Layanan dapat meliputi:

• Pendidikan luar biasa
• terapi fisik
• pekerjaan yang berhubungan dengan terapi
• terapi wicara dan bahasa

Bagaimana prospek jangka panjang seseorang dengan kondisi ini?

Jika Anda memiliki sindrom nevus sel basal, pandangan Anda akan bergantung pada komplikasi yang diakibatkan oleh kondisi Anda. Kanker kulit, jika terdeteksi lebih awal, dapat diobati secara efektif.

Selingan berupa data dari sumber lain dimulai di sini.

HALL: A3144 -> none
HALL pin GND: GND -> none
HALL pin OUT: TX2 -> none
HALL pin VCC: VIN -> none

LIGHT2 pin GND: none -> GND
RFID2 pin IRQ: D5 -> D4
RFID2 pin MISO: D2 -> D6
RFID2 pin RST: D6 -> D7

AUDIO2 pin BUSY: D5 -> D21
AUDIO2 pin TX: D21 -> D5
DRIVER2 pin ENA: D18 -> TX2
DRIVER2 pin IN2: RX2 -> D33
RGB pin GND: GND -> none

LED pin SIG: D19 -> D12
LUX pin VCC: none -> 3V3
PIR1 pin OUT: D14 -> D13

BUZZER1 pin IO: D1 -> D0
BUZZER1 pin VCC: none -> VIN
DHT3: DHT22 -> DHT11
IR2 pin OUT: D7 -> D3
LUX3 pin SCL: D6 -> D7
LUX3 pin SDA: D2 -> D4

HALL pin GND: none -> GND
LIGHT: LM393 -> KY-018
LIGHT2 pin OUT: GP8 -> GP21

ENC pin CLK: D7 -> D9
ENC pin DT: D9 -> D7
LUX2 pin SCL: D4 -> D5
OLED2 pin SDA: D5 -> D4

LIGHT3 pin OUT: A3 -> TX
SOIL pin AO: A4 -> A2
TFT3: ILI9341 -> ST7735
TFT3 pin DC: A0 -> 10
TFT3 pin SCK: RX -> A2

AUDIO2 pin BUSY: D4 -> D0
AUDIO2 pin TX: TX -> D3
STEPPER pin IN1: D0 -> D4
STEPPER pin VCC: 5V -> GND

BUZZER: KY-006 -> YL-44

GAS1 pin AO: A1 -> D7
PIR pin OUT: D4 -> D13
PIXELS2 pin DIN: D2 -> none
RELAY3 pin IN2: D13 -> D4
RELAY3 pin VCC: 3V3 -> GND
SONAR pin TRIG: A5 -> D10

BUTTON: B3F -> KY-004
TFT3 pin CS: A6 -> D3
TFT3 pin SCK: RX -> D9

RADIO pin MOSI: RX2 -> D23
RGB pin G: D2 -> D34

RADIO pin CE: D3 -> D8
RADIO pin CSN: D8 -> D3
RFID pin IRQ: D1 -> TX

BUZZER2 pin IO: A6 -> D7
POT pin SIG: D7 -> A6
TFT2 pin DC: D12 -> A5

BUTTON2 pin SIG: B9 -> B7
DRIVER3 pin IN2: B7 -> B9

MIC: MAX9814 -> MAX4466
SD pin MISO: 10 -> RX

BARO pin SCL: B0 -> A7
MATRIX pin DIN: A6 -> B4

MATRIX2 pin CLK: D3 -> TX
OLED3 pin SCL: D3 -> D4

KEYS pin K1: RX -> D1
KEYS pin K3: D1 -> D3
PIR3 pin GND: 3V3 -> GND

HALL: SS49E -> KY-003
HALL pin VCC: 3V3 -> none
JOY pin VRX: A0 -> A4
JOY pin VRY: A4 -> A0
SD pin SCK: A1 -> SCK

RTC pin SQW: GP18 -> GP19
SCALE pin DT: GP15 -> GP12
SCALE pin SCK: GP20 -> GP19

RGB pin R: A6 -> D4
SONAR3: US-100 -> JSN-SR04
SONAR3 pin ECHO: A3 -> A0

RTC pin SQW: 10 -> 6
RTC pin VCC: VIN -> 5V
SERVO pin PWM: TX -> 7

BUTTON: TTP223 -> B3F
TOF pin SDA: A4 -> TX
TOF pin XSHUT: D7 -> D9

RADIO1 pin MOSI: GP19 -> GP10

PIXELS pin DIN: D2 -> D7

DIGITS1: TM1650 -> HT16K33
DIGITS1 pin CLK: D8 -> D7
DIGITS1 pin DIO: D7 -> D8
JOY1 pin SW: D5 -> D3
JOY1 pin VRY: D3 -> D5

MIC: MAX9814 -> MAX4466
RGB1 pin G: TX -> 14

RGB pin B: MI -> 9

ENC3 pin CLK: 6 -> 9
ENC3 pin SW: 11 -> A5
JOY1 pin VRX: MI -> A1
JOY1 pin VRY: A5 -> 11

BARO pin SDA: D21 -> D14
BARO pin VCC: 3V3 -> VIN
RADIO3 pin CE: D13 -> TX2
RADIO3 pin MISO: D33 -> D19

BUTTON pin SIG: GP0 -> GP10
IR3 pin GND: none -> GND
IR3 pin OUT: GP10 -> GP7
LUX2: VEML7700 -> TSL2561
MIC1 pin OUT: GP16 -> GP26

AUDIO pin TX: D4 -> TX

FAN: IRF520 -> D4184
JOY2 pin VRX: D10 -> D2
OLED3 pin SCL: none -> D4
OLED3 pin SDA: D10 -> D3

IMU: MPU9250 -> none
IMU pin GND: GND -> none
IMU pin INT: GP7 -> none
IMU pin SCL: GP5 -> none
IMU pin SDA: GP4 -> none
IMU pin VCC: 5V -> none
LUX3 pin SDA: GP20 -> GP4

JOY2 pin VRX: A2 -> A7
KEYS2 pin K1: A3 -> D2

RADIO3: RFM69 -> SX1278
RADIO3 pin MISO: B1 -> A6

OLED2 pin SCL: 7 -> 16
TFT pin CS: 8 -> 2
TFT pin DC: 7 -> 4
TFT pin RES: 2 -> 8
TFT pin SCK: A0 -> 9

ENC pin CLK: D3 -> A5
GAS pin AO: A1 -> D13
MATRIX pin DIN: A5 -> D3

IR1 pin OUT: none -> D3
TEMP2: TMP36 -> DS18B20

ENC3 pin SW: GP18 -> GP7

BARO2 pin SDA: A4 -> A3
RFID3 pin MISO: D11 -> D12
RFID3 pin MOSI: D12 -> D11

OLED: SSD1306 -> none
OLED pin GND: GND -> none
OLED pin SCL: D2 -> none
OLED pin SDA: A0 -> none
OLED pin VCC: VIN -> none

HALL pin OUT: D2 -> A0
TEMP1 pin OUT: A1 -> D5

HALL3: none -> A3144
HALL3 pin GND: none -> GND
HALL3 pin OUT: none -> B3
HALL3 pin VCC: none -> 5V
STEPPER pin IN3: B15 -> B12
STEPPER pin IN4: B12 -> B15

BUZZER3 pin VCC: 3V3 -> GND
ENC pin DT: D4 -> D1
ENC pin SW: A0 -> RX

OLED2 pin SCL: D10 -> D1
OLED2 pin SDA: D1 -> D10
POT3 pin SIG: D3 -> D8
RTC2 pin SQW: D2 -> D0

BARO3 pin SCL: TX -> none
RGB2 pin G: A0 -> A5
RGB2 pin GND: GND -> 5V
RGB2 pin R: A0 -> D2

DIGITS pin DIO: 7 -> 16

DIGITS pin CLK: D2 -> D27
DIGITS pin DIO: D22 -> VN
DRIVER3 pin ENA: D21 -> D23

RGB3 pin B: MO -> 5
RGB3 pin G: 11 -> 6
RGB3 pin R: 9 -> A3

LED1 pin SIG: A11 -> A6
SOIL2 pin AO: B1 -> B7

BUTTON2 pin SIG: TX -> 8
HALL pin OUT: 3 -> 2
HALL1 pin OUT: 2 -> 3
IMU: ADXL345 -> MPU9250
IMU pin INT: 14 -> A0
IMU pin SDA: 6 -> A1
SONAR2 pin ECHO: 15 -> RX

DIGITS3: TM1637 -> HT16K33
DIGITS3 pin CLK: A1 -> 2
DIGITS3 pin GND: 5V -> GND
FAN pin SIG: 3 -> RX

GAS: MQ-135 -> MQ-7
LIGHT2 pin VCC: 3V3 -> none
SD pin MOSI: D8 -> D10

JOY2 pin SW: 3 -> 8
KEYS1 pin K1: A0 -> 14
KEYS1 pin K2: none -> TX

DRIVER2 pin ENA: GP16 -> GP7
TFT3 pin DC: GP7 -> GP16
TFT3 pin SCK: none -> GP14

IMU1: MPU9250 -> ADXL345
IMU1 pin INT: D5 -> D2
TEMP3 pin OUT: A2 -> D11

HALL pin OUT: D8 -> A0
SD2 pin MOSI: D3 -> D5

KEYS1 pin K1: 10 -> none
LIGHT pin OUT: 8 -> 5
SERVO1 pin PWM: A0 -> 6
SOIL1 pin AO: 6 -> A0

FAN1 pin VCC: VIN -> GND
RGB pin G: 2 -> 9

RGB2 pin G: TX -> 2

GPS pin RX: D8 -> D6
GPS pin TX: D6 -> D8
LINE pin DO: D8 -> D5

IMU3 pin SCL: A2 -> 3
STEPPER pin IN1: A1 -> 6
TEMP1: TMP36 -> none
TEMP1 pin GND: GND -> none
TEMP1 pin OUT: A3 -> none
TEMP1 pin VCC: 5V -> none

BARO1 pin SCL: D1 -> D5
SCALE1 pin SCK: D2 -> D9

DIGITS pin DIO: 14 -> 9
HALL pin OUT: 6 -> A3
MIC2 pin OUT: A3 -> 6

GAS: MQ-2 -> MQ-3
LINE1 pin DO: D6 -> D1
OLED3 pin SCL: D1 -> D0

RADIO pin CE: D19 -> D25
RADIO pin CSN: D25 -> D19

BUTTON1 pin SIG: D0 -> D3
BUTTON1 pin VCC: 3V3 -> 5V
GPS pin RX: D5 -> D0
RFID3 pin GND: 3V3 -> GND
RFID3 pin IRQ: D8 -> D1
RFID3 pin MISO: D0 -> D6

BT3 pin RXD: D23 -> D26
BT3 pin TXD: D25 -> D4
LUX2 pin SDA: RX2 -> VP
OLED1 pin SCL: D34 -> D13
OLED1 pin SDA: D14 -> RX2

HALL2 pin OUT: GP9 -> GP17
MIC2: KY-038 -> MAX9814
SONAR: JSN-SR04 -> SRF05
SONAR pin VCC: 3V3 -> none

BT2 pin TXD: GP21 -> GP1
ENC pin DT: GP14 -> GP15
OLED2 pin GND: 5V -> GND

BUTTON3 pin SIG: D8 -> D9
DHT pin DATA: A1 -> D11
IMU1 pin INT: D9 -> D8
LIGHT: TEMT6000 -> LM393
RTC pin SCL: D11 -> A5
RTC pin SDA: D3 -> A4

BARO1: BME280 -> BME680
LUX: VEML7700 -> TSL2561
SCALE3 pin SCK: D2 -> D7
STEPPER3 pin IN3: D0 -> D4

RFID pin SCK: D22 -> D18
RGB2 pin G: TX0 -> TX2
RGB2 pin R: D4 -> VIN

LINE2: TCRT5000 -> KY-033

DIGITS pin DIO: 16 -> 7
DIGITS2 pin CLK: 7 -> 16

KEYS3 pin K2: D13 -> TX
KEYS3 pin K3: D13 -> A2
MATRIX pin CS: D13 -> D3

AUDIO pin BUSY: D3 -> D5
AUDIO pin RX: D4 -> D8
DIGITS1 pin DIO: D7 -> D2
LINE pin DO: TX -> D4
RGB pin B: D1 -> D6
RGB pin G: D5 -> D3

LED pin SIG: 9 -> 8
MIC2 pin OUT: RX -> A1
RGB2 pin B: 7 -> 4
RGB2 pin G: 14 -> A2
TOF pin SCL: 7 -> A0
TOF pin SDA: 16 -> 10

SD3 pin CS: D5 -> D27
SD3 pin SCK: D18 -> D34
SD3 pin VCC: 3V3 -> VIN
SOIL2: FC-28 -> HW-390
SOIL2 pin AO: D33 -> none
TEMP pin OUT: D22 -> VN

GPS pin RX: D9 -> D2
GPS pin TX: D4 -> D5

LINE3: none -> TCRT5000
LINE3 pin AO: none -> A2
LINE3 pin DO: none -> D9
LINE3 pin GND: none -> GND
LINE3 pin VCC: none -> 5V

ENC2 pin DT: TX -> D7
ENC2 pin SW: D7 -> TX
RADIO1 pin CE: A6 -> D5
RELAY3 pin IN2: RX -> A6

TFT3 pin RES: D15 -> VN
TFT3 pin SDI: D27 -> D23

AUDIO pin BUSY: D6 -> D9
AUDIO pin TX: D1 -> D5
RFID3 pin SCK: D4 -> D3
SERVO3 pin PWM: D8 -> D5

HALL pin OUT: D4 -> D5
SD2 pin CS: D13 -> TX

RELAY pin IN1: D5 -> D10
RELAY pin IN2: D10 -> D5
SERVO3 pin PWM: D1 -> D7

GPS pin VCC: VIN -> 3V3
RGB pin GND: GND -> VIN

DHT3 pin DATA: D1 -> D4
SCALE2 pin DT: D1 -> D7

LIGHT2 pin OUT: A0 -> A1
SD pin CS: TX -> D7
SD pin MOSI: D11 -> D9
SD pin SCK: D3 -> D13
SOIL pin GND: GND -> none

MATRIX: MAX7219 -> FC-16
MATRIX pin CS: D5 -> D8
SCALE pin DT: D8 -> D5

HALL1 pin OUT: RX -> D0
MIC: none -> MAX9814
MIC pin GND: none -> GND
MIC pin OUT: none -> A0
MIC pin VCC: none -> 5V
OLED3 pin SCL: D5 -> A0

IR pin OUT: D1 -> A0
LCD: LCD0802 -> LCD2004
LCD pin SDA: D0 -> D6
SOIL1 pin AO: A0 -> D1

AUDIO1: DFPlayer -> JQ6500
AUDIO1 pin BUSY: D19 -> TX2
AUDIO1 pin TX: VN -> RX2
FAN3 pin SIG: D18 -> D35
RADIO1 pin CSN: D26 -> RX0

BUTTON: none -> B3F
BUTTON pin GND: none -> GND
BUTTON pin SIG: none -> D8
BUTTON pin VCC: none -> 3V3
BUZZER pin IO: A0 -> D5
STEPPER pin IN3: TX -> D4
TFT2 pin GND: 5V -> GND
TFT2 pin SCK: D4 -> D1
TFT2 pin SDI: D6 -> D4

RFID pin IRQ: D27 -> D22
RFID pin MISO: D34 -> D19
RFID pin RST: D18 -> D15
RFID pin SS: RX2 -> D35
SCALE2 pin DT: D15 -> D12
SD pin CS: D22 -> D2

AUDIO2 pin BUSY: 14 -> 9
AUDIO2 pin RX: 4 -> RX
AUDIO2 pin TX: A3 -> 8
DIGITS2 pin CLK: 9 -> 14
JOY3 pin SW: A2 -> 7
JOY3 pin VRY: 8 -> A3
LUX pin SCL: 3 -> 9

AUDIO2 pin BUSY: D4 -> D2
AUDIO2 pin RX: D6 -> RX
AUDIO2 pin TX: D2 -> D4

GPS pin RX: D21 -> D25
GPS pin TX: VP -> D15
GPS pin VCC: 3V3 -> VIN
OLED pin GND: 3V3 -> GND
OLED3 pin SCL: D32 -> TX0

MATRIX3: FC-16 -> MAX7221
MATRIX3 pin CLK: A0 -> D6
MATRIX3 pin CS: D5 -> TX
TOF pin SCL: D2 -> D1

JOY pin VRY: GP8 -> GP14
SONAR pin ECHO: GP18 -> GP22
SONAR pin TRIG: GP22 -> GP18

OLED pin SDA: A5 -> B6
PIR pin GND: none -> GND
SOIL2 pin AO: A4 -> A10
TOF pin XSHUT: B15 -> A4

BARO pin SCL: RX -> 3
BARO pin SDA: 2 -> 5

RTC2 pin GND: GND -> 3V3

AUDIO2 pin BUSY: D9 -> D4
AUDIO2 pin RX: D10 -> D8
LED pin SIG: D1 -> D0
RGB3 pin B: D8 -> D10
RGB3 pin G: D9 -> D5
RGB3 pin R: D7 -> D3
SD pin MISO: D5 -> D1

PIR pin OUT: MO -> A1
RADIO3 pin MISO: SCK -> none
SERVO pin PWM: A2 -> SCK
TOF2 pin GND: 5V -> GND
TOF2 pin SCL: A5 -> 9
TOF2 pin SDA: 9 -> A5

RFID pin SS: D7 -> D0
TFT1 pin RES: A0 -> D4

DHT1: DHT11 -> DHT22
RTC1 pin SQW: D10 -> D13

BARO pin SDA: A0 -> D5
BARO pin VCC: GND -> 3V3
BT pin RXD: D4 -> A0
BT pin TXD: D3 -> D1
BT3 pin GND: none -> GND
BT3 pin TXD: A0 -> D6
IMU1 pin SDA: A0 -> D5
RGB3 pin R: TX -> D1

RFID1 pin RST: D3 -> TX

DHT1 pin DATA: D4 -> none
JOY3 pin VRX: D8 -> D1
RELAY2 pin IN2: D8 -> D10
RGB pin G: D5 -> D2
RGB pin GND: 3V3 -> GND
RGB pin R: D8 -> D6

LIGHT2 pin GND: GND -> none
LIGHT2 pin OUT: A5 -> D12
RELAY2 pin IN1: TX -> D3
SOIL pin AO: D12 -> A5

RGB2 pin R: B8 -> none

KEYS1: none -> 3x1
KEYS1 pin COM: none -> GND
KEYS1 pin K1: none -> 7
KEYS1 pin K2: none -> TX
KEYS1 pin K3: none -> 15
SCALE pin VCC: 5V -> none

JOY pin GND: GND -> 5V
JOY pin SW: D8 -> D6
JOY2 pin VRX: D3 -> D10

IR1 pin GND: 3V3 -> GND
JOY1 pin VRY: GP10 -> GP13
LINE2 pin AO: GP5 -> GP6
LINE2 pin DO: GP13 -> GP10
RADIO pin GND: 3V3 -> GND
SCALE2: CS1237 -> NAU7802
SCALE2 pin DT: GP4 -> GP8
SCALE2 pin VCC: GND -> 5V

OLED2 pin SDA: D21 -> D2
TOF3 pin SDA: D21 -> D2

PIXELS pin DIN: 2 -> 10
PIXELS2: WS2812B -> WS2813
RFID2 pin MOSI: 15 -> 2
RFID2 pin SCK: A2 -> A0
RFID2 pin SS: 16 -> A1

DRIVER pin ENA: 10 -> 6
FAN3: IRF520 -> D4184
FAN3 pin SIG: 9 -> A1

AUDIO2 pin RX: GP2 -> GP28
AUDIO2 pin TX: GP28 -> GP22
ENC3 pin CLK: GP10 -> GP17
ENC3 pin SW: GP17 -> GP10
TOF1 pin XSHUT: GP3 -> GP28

Namun, orang dengan kanker stadium lanjut ini mungkin tidak memiliki pandangan yang baik. Komplikasi seperti kebutaan atau tuli juga dapat memengaruhi pandangan Anda.

Jika Anda telah didiagnosis dengan sindrom nevus sel basal, penting untuk diketahui bahwa Anda tidak sendirian, dan ada sumber daya yang dapat memberikan dukungan.

Ikuti tautan di bawah untuk terhubung dengan sumber daya lokal dan online:

• Aliansi Sindrom Gorlin
• Pusat Informasi Penyakit Genetik dan Langka (GARD) (di bawah "Organisasi")

Bisakah sindrom nevus sel basal dicegah?

Sindrom nevus sel basal adalah kondisi genetik yang mungkin tidak dapat dicegah. Jika Anda memiliki kelainan ini atau membawa gen untuk itu, Anda mungkin ingin mencari konseling genetik jika Anda berencana untuk memiliki anak.

Dokter Anda akan membantu memberikan informasi yang Anda butuhkan untuk dapat membuat keputusan yang tepat.